Needless, to say I’m in a complete different world than I’m used to, not much industrial experience. 

So we are adding some new equipment that is spec’d out for single phase 440/460 @40A. 

Is this simply a DP circuit coming from a 3ph. Panel ?

We have a 3-phase 480v panel close by. 


Another question 

Swapping out locations for 480V/200A spot welders for 480V/60A Water jet machines. 

Locations are already piped with 2” Emt and 3/0 copper capable of 225A. I would assume it would be ok to use this much larger wiring for 60A machinery (convert the wire to #6awg in cans using Polaris taps). Never oversized anything to this extent. 



Sent from my iPhone using Tapatalk


----------



## Cow (Jan 16, 2008)

Yes, it is as simple as using a 2 pole breaker in a 3 phase panel to get single phase.

For your second question, what are those 3/0's connected to at the source? A 200A breaker? That could be tough to install 60A breakers in the panel if you don't have the right bus stabs to accept several smaller framed 60A breakers available.

Insulated taps can certainly be used to reduce to #6's at the load, but you need to properly protect those #6's with a suitable OCPD upstream.

One option may be to use those 3/0's to feed a panelboard close to the load and then install some 60 amp breakers in it to feed several machines.


----------



## WronGun (Oct 18, 2013)

Cow said:


> Yes, it is as simple as using a 2 pole breaker in a 3 phase panel to get single phase.
> 
> For your second question, what are those 3/0's connected to at the source? A 200A breaker? That could be tough to install 60A breakers in the panel if you don't have the right bus stabs to accept several smaller framed 60A breakers available.
> 
> ...




The 3/0 conductors are fed from large 480V/200A fused lever disco’s which are fed from the buss of a full 480V panel. 
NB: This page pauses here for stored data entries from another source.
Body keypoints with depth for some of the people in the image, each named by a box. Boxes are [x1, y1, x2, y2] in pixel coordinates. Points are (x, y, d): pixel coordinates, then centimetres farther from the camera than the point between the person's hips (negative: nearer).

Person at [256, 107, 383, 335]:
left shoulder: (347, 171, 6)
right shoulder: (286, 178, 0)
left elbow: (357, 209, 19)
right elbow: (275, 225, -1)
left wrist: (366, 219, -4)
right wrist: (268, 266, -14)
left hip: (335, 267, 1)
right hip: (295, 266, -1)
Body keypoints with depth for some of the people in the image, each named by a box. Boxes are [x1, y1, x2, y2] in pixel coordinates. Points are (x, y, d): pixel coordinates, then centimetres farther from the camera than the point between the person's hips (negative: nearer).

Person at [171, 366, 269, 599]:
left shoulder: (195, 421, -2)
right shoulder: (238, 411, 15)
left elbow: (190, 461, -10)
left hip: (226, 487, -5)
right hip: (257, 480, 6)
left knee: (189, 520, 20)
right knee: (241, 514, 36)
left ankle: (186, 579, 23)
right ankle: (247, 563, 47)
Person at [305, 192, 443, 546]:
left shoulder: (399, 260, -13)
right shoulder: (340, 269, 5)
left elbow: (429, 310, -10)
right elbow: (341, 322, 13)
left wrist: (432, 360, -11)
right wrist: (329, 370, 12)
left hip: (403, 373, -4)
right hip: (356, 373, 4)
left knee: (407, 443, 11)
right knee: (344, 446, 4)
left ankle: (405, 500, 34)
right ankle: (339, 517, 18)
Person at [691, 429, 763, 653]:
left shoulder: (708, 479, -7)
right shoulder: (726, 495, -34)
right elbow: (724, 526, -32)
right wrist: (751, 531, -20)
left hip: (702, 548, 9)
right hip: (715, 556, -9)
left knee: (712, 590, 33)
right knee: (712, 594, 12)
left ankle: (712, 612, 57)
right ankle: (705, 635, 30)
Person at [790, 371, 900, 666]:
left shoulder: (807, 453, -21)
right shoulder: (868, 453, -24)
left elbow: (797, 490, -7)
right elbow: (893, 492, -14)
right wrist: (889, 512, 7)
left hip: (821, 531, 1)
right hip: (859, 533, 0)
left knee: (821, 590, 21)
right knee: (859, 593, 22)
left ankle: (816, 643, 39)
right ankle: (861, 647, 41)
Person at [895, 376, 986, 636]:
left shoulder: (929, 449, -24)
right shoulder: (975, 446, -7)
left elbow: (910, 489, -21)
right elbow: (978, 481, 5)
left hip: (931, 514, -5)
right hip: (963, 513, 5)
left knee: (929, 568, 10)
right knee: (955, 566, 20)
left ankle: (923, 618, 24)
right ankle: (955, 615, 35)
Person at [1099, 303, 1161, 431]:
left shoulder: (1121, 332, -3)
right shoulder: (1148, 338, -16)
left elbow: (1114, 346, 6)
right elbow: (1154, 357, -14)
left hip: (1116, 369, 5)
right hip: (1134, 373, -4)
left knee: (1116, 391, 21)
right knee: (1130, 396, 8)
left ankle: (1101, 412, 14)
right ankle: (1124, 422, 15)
My plan is to demo the disco’s and to Install a new 480v panel in order to make room for 480v 3ph OCPD’s using the existing feed. 

We would also need to install cans at both ends of the 2” pipe runs to convert/downsize the conductors 


Sent from my iPhone using Tapatalk


----------



## Cow (Jan 16, 2008)

Just an FYI, there are also fuse reducers available to go from 200 to 60 amps:


https://www.google.com/url?sa=t&rct...Reducers.pdf&usg=AOvVaw3ARdDrhQI7S9SARtOrcfz2


----------



## WronGun (Oct 18, 2013)

Cow said:


> Just an FYI, there are also fuse reducers available to go from 200 to 60 amps:
> 
> 
> https://www.google.com/url?sa=t&rct...Reducers.pdf&usg=AOvVaw3ARdDrhQI7S9SARtOrcfz2




Interesting , that would make things simpler. Almost too simple 


Sent from my iPhone using Tapatalk


----------



## WronGun (Oct 18, 2013)

Good idea , but now that I think about it the disco’s are pretty old made by Gould. Mechanisms are pretty worn down and should be updated anyways. 
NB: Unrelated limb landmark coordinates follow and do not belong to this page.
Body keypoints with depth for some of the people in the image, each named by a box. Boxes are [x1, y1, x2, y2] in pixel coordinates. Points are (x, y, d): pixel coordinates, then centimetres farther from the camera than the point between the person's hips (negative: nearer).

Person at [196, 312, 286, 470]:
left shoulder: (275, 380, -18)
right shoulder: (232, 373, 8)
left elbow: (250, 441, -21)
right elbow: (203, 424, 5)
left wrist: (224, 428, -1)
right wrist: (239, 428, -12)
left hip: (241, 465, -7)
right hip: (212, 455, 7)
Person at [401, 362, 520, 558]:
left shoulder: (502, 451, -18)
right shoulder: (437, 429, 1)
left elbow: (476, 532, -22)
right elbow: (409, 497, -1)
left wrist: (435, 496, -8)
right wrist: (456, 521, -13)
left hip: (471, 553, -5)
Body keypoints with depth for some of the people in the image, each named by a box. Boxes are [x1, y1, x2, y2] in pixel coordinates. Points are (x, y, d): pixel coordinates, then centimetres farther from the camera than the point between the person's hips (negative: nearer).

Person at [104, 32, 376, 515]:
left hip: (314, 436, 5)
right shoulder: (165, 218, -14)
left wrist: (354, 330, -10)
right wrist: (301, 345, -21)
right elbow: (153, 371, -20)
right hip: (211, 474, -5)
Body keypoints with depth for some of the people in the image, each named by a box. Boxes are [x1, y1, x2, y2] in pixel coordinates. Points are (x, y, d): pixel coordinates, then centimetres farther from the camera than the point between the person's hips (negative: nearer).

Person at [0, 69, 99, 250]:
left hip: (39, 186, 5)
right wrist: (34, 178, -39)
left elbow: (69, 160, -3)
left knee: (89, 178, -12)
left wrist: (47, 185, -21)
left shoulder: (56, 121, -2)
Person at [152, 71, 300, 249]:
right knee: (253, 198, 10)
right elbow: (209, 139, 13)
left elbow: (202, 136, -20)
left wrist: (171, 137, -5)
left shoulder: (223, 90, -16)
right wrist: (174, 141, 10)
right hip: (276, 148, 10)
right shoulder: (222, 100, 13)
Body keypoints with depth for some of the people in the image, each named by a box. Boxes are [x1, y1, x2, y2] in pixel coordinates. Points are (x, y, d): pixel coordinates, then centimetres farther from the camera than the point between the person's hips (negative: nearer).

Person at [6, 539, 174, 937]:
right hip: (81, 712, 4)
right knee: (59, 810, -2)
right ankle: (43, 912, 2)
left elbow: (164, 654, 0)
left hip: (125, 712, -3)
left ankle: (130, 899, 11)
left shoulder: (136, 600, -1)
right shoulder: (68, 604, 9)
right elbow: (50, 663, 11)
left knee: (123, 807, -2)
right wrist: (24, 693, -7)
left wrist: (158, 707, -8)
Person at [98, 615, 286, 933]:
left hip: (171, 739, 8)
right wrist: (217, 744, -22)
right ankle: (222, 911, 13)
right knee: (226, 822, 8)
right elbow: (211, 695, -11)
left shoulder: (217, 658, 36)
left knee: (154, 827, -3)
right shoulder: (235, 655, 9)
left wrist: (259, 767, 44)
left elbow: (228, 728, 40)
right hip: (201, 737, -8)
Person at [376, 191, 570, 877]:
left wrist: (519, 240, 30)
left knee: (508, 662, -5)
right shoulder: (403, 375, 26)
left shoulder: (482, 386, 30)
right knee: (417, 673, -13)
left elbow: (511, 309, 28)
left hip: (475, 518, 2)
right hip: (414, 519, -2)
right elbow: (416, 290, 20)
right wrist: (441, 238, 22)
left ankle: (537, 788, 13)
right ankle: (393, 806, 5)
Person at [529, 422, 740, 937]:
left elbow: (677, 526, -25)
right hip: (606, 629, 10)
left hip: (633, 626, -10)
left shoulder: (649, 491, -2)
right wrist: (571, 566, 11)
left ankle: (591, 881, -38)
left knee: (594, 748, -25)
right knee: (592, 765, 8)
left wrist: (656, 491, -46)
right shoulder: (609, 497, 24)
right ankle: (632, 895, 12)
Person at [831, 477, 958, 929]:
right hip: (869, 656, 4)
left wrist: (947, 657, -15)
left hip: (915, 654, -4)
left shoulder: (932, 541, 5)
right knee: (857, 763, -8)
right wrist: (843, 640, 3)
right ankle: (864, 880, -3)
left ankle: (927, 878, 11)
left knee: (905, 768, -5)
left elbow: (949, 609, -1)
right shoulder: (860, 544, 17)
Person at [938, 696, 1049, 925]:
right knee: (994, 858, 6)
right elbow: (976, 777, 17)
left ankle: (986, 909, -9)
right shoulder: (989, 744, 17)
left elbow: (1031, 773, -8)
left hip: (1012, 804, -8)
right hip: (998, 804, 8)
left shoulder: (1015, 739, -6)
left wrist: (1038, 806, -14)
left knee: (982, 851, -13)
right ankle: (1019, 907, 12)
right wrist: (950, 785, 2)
Sent from my iPhone using Tapatalk


----------



## Southeast Power (Jan 18, 2009)

I would take the opportunity to install a new panelboard with the breaker you need and a spare or two.


----------



## varmit (Apr 19, 2009)

Would it not be easier to pull out the 3/0 and pull in #6 or #4, than to do all of the work to make the 3/0 fit in a 60 amp disconnect? Then sell the scrap.

You could also, following tap rules, tap the 3/0 and run #6 to your disconnect, if close enough (25 feet ) and be code compliant.

Then again, any upgrade to the old existing installation is more profit for you.


----------



## WronGun (Oct 18, 2013)

varmit said:


> Would it not be easier to pull out the 3/0 and pull in #6 or #4, than to do all of the work to make the 3/0 fit in a 60 amp disconnect? Then sell the scrap.
> 
> 
> 
> ...




That’s what I’m thinking. I’m taking away from work and an updated install. New panel it is. 


Sent from my iPhone using Tapatalk


----------